You have a unique perspective on disability, whether physical or emotional, would you care to share your thoughts about people with disabilities? Do you think all of us have disabilities?
I don't see it as much that we all have disabilities as much as those with physical and psychological injuries are simply more challenged. I have been guiding Erik for close to 20 years now and I would be hard pressed to call his blindness a disability. I have been a part of him accomplishing things that 99% of the worlds "able bodied" population would crump on. He accepts his "disability" as an adversity advantage. I have seen this happen with countless individuals over the years of working in the physically challenged community. Folks accept their injury and use it as fuel to be better than they ever could have imagined prior to the event. One of the amputees on the Nepal trip told me, "loosing my leg was the best thing that ever happened to me, because now I get to come do things like this.". It's a matter of perception...how do each of us use the tools and equipment we have to be the best we can be...to optimize our effort, disability or not.

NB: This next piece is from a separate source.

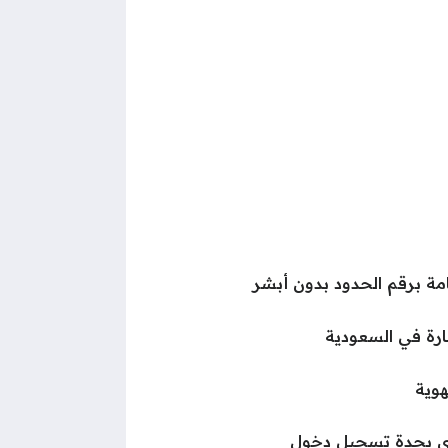
مة برقم الحدود بدون أبشر
ارة في السعودية
هوية
ي بجدة تسجيل دخول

It takes an enormous amount of will power, personal drive and motivation to accomplish things that others say are literally impossible. Yet you've done the "impossible;" you've accomplished things that others could never even dream of achieving. How do you do it, and what advice would you offer to others, particularly those wounded warriors, who want to give up?
More of what I mention above. I have used two tools to get things done in my life...
#1) surrounding myself with a solid team that is not self absorbed and have a team first attitude (and are very skilled at what they do). This goes for my climbing team as well the network of professionals that I work with. But most importantly my wife. She is my most skilled and important team member. Always in it for the team.
#2) Believing that any project worth doing is at least worth an attempt. Too many folks sit around and conceptualize objectives until they are blue in the face. The true alchemists are the ones who then get up and execute....in spite of the fear of falling. So I have tried to create a situation in my life where I'm not afraid to execute...where I let myself down if I don't at least try. Then it becomes amazing how much can get done with that attitude.
Can you share an instance or two on this last ascent where you motivated others to carry on and they achieved their goal?
On summit night on Lobuche (20,100ft) in Nepal on this most recent trip, I was personally guiding one of the soldiers, Steve Baskis. My great friend an climbing partner Brad Bull was in front of Steve and I was behind...tag teaming the guide commands for hours up steep rock in the dark and cold. Steve was clearly beat up early on...but Brad and I pushed him in every way possible...physically and psychologically. We heard Steve utter things like, "I can't do this. I didn't train hard enough. I want to go home. This is too hard." He was hurtin for certain.
We started to joke after 5 hours of this that Steve had heard all of our tricks and motivational cliches...that he needed some new material. But we got in Steve's head and pushed him as hard as we could. I think one of the truly motivating lines was, after running out of nice things to say to Steve to motivate him, I said "Steve, this is not about you. Quit being selfish. This is about all of your recently injured comrades...and those that are yet to be injured. You are doing this for them. Now knuckle down and get it done". Steve had no response for this and he got after it. Summited with us hours later in great style. I am so proud of him.